At some point Sara said that through me seeing her, and through seeing her own reflection in the open window, she was able to look at herself, really look at herself, and at her breasts, for the first time since she got sick.
I think you could only paint this kind of portrait of someone you love, I’d said. Standing here now, after having taken Sara’s portraits, I feel this in a different way.
Berger wrote that to be naked is to be oneself, while to be nude is to be seen naked by others and yet not recognised for oneself. A naked body has to be seen as an object to become a nude. When I photographed Sara, I wasn’t trying to make her a nude. I wanted to catch her nakedness, which is to say: her selfhood.
In the final photographs, I don’t see breasts, or nudity, or skin, though all those things are there. Love, romantic or platonic, changes your way of seeing. It makes it more porous, more attentive. More likely to move the eye beyond the body, beyond nudity, even beyond the neatly drawn lines of who’s seeing and who’s being seen. The loving eye wants to preserve more than it wants to possess.
There’s no way to know if Léon Frédéric loved the woman in the painting or objectified her, whether he intended to turn her into a nude or simply depict her nakedness. The story, if there ever was one, has been lost or was never recorded in the first place. Which means the painting becomes a kind of empty room we can furnish with our own longing, our own narratives of intimacy and power.

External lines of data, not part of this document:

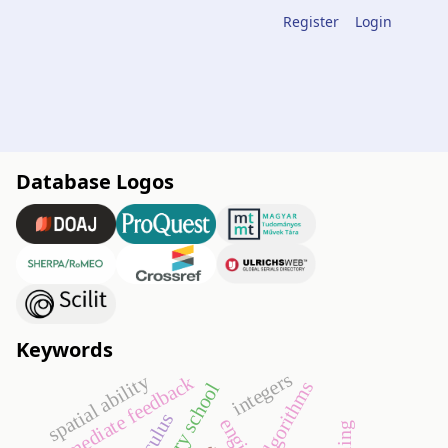
Register
Login
Database Logos
Keywords
integers
spatial ability
immediate feedback
algorithms
primary school
calculus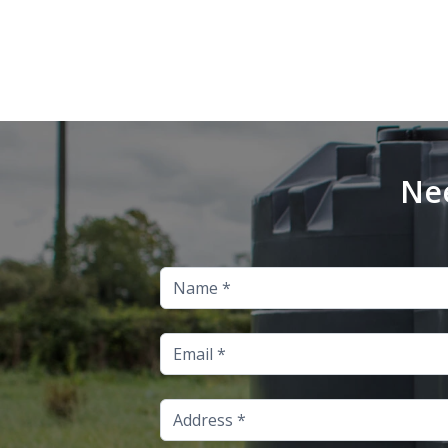
Nee
Name
Email
Address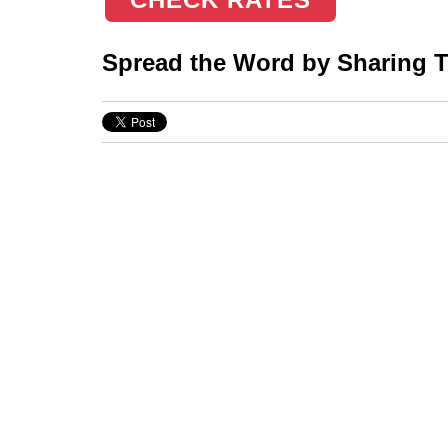
Spread the Word by Sharing Th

I think I see love in this painting. I think that’s why it caught my eye between all these gods, angels, and heroes. Maybe I’m wrong. Maybe, deep down, I’m still so much like that teenage girl who once met Sara; a child looking for love in all places.
I’m certainly not the presumed male spectator Berger described. I’m inserting myself and my interpretation into a tradition that didn’t imagine me, didn’t imagine us. Not me, the female eye, the female maker. And not Sara, the female subject asking to be depicted, to be looked at, to be made permanent; the co-collaborator in her own image-making. This is a new tradition, one I want to continue writing. One loving look at a time.